(There are many more artists participating in this event, so please check them out.)
Robin has been illustrating children's books for over 20 years. She is perhaps best known for her breathtakingly beautiful and detailed cut-paper collages of nature books for children.
Her books have been recognized with many awards, including a Reading Rainbow selection, IRA Teachers Choice, the Giverny Award for best children's science book.
Her books include A Log's Life (Simon and Schuster), Beaks, and One Night in the Coral Sea (Charlesbridge).
She has a new book coming out in February 2008 that is magnificent:
And now, an interview with Robin:
How did you get involved with the Robert's Snow project?
I am a member of PBAA http://www.picturebookartists.org/, an internet children's illustration group. The snowflake project was announced by Grace Lin on that group's website, when it first started in 2005. I had already been interested in a fund-raiser involving my art, but I wanted to contribute to one that would have higher or national visibility. As the story behind Robert's Snow became known I was truly moved to be able to contribute. I'd like to mention that the snowflake I made for the 2005 auction was created in memory of Mathias Jessup Bartels, who died suddenly at the age of 17. Purchasing that snowflake became a focus for many people who knew and loved Mathias. It was given to his parents and the contribution of the purchase price went to Dana Farber for cancer research.

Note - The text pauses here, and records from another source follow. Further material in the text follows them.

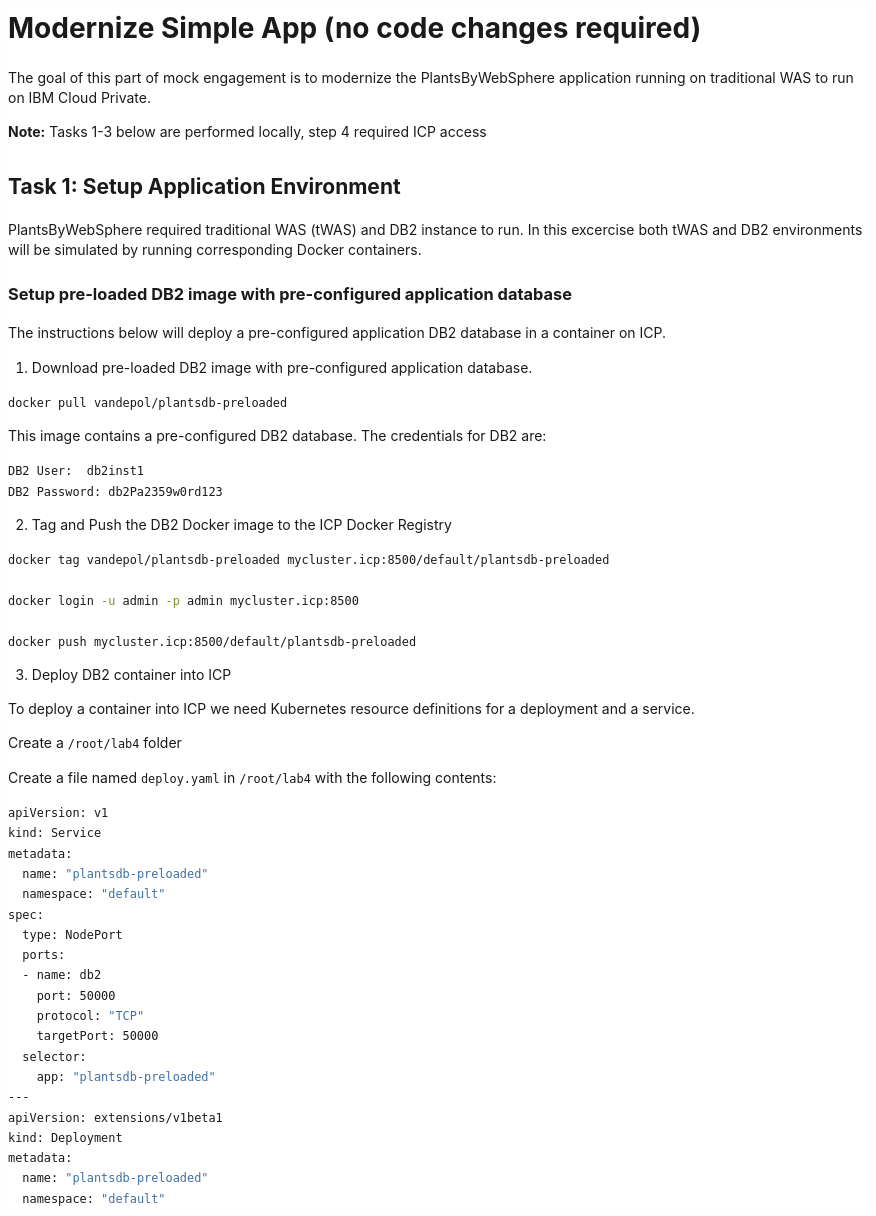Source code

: # Modernize Simple App (no code changes required)

The goal of this part of mock engagement is to modernize the PlantsByWebSphere application running on traditional WAS to run on IBM Cloud Private.  

**Note:** Tasks 1-3 below are performed locally, step 4 required ICP access

## Task 1: Setup Application Environment
PlantsByWebSphere required traditional WAS (tWAS) and DB2 instance to run. In this excercise both tWAS and DB2 environments will be simulated by running corresponding Docker containers.  

### Setup pre-loaded DB2 image with pre-configured application database

The instructions below will deploy a pre-configured application DB2 database in a container on ICP.

1. Download pre-loaded DB2 image with pre-configured application database.  

```bash
docker pull vandepol/plantsdb-preloaded
```

This image contains a pre-configured DB2 database. The credentials for DB2 are:

``` bash
DB2 User:  db2inst1   
DB2 Password: db2Pa2359w0rd123
```

2. Tag and Push the DB2 Docker image to the ICP Docker Registry

```bash
docker tag vandepol/plantsdb-preloaded mycluster.icp:8500/default/plantsdb-preloaded

docker login -u admin -p admin mycluster.icp:8500

docker push mycluster.icp:8500/default/plantsdb-preloaded
```

3. Deploy DB2 container into ICP

To deploy a container into ICP we need Kubernetes resource definitions for a deployment and a service.

Create a `/root/lab4` folder

Create a file named `deploy.yaml` in `/root/lab4` with the following contents:

```bash
apiVersion: v1
kind: Service
metadata:
  name: "plantsdb-preloaded"
  namespace: "default"
spec:
  type: NodePort
  ports:
  - name: db2
    port: 50000
    protocol: "TCP"
    targetPort: 50000
  selector:
    app: "plantsdb-preloaded"
---
apiVersion: extensions/v1beta1
kind: Deployment
metadata:
  name: "plantsdb-preloaded"
  namespace: "default"
```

How did ten-year-old Robin answer the question: What do you want to be when you grow up?
I was going to be a lot of different things, like a veterinarian or interior designer, but I kept coming back to art. I considered art conservation in college, and although I have a great deal of patience for fine and careful work, I did not excell at the math and chemistry needed for that profession. All these years later, however, I bet I could do it.
What are some of your earliest memories of creating art?
I have always loved making things with my hands: sewing and other fiber arts, jewelry, paper-making, bookbinding, stained glass, callligraphy, and illumination. All of these interests came into play when I started to illustrate stories and science.
Tell us a bit about your college experience?
I did decide on a major combining botany and art, something I continue to do even now!
Your road to children's book publication in six (or ten or a hundred) easy steps?
I don't know of any sure fire road to pubishing success other than developing a solid portfolio that is truly your own style and one that will impress your professional peers. There are wonderful books and groups available for information that did not exist when I started out. However, there are so many people trying to get going in this profession, sometimes it helps to not know how hard or unlikely it is. Finding what resources work for oneself, is trial and error.
Any particular inspirations, heroes or mentors?
What helped me was joining WMIG http://www.wmig.org/, twenty years ago. The monthly meetings, at one another's studios, are a mixture of critique and inspiration. I created my 3-D technique in part to impress that very skilled group of illustrators.
Will you share with us the story behind your most recent published book?
My next book is WINGS! It is a sequel to BEAKS! Sneed Collard has written a wonderful set, and these two books are a part of that.
Anything in the works at the moment?
I am working on a few book ideas of my own and being both author and illustrator is my next goal.
Anything you've learned along the way that you can share with newbies?
Persistence and optimism is key! When things don't work out, find the right people in your life to help you get going again.
And now, drum roll, please.....Robin Brickman's beautiful snowflake:
GORGEOUS! Oh my! Breathtaking!
Since we've just had the monarchs migrating through our yard, this snowflake really hits home with me. Also, I am finding all these amazing websites of children's illustrators that I never knew about before - my library is expanding very quickly! Thanks for a wonderful blog.
Wow! This one took me by surprise. Gorgeous, rich, beautiful colors! Thanks for the nice feature, Barb.
This is so beautiful, somehow I missed this one before.
Robin's snowflakes are gorgeous! Stunningly beautiful. Thank you for posting, Barbara, and congrats on the Texas Bluebonnet! That's so wonderful!
Oh wow. Definitely one of the most memorable snowflakes. Beautiful. Thanks for this feature, Barbara and Robin. Barbara, I love your questions -- always.
Looking forward to the books she'll both write and illustrate, too!
Believe me when I tell you that as beautiful as Robin's snowflake looks in the photograph...the picture doesn't do it justice. It really is a work of art. I love "A Log's Life." The illustrations in that book are truly exquisite. Both Robin and Giles Laroche create amazing things with cut paper!
This is astonishing and beautiful. I think my mom would like this one.
I love your question to ten-year-old Robin. All the seeds were there, weren't they?
Robin has an uncanny ability to help children make beautiful recreations of natural habitats. They are awestruck by her originals but then her calm manner and clear directions give kids confidence to create their own contributions to a community mural! JAZ
I met Robin yesterday at a reception for some of the Robert's Snow artists at the Danforth Museum in Framingham, Massachusetts. She showed me some of her original illustrations. They are so beautiful!
Elaine: That's great that you got to go and especially that you met Robin. I agree that her work is stunning.